++++ SUPPLIED DATA ++++

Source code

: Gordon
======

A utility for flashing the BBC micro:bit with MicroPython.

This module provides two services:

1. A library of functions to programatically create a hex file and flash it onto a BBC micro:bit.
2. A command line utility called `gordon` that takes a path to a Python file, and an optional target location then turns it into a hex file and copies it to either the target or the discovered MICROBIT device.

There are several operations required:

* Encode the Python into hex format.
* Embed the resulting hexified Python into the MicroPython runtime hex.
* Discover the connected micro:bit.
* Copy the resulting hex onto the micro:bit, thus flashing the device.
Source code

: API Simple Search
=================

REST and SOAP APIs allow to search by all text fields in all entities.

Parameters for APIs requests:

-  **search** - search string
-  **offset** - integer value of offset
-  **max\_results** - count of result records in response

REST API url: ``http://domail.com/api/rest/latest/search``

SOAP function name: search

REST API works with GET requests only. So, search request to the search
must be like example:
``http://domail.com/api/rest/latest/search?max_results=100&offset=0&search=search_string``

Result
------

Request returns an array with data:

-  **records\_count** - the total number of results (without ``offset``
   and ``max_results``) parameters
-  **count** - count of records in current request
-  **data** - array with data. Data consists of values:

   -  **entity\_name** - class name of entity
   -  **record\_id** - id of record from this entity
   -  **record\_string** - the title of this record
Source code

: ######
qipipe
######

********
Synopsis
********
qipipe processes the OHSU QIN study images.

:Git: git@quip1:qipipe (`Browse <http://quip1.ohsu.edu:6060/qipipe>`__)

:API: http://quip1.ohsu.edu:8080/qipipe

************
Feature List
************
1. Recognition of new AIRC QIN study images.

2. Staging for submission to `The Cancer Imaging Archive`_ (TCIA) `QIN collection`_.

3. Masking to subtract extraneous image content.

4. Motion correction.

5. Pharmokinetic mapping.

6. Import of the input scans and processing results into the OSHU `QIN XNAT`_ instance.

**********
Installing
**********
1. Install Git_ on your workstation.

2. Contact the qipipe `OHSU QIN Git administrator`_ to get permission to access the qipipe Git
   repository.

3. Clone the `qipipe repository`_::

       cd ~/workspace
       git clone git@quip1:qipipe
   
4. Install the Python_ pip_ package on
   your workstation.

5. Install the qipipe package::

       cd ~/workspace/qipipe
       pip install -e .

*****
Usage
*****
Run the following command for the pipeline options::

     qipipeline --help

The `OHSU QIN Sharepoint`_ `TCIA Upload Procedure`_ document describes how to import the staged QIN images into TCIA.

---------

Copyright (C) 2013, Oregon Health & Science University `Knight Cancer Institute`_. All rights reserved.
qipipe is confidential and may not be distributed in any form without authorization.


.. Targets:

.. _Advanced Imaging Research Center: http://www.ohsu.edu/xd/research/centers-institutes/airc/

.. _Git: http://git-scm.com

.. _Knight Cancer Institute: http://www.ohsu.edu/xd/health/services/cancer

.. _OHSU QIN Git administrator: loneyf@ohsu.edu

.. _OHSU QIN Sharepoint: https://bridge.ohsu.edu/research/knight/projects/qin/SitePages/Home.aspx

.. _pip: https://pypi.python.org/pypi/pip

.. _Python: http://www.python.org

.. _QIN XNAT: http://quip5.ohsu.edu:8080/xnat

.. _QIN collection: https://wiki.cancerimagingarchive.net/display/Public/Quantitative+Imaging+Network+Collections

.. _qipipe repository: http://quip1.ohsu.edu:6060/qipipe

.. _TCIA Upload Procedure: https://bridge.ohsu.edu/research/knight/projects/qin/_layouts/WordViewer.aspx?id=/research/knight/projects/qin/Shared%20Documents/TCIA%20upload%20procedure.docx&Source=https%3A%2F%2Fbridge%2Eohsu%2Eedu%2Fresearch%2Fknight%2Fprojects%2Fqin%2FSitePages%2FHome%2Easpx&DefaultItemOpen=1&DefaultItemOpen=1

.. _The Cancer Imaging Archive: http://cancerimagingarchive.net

++++

WORK REQUIRED
Could you retype exactly the lines from the one containing "Git administrator: loneyf@ohsu.edu" through the final line of the data above, and no others?

EXPECTED ANSWER
.. _OHSU QIN Git administrator: loneyf@ohsu.edu

.. _OHSU QIN Sharepoint: https://bridge.ohsu.edu/research/knight/projects/qin/SitePages/Home.aspx

.. _pip: https://pypi.python.org/pypi/pip

.. _Python: http://www.python.org

.. _QIN XNAT: http://quip5.ohsu.edu:8080/xnat

.. _QIN collection: https://wiki.cancerimagingarchive.net/display/Public/Quantitative+Imaging+Network+Collections

.. _qipipe repository: http://quip1.ohsu.edu:6060/qipipe

.. _TCIA Upload Procedure: https://bridge.ohsu.edu/research/knight/projects/qin/_layouts/WordViewer.aspx?id=/research/knight/projects/qin/Shared%20Documents/TCIA%20upload%20procedure.docx&Source=https%3A%2F%2Fbridge%2Eohsu%2Eedu%2Fresearch%2Fknight%2Fprojects%2Fqin%2FSitePages%2FHome%2Easpx&DefaultItemOpen=1&DefaultItemOpen=1

.. _The Cancer Imaging Archive: http://cancerimagingarchive.net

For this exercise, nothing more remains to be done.